In a paper I've been reading recently, at some point the authors define a new probability distribution over original data $\mathcal{D} = (\{\textbf{x}_1, \dots, \textbf{x}_N \})$ (where each $\textbf{x}_i \in \mathbb{R}^D$ for some $D$) by introducing a gaussian perturbation.

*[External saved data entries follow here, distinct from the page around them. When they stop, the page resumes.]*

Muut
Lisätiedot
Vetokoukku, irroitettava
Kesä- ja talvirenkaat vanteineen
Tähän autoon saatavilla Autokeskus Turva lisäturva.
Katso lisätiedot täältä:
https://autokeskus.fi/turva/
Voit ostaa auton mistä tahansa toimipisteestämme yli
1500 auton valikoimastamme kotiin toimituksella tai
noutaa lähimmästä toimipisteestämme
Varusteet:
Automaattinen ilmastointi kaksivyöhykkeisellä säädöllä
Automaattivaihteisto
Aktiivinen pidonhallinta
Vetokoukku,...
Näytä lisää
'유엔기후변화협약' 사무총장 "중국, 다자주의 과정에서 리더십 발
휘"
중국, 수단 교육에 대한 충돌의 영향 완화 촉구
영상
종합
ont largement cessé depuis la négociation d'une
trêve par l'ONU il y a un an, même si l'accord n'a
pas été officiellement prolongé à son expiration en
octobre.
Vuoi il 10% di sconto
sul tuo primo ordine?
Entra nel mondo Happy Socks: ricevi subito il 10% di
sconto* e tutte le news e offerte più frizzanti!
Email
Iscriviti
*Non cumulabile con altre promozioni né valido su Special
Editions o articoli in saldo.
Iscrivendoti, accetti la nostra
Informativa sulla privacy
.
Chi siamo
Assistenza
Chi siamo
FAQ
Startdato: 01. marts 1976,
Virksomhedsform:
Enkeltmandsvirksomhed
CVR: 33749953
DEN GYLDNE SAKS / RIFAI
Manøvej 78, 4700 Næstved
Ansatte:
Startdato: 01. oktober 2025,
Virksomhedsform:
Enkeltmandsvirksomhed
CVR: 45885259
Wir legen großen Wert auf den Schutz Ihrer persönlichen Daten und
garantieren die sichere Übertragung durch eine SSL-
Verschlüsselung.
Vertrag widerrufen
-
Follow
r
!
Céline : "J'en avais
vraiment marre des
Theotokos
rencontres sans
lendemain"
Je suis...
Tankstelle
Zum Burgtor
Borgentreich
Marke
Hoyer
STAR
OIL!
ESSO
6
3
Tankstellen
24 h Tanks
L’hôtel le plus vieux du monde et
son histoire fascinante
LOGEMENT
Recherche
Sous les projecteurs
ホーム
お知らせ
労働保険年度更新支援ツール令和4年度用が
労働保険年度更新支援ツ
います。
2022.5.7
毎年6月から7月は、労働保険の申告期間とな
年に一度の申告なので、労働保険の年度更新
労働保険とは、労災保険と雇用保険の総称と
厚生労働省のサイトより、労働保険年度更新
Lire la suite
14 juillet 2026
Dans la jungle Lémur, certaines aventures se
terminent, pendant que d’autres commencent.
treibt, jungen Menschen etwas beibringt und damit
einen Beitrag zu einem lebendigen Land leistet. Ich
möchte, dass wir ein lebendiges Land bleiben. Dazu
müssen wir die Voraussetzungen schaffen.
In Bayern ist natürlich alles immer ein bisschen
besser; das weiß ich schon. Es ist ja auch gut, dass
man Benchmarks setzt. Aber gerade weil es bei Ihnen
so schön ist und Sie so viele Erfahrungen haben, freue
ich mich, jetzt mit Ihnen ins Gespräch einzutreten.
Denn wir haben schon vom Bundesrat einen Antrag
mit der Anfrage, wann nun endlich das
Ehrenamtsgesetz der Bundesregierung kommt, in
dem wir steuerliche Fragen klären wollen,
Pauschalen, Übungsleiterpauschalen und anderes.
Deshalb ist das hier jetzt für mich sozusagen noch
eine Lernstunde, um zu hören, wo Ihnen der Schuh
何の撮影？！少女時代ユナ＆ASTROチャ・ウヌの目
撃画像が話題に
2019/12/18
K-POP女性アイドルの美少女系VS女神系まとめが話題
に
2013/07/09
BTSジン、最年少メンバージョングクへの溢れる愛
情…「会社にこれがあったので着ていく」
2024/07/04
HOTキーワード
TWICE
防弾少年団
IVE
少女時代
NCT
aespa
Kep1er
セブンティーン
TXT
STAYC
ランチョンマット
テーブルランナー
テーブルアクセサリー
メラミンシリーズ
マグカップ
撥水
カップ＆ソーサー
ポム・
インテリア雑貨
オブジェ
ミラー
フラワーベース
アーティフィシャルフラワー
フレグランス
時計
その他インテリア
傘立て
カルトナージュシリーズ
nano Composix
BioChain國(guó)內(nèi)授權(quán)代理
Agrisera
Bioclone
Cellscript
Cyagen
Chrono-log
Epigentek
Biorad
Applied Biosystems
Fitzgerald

In practice, given that we have some (unknown) probability $p_{data}(\textbf{x})$ and some scalar $\sigma >1$, the new (perturbed) probability is defined as
$$q_{\sigma}(\textbf{x}) = \int p_{data}(\textbf{t}) \mathcal{N}(\textbf{x} | \textbf{t} \, ,\sigma^2I) \, d\textbf{t} .$$
Based on this notation, what I understand is that, if my initial data point is distributed according to the original probability $p_{data}$, what we do now is considering $\tilde{\textbf{x}} = \textbf{x} \odot \varepsilon$ (element-wise multiplication) where $\epsilon \sim \mathcal{N}(\textbf{t}, \sigma^2I)$ and therefore the new density function takes into account the introduced noise. Nevertheless, it's not clear what the role of $\textbf{t}$ is in this context and why we integrate over it. Additionally, I'm not sure how can we show that the new defined distribution $q_\sigma(\textbf{x})$ integrates to $1$. Is that simply achieved by writing:
\begin{align} \int_{\textbf{x}} q_\sigma(\textbf{x}) \, d\textbf{x} &= (\int_{\textbf{x}}\mathcal{N}(\textbf{x}|\textbf{t} \, , \,\sigma^2 I) \, d\textbf{x}) \cdot (\int_{\textbf{t}}p_{data}(\textbf{t}) \, d\textbf{t}) \\ &= 1 \, \, ..? \end{align}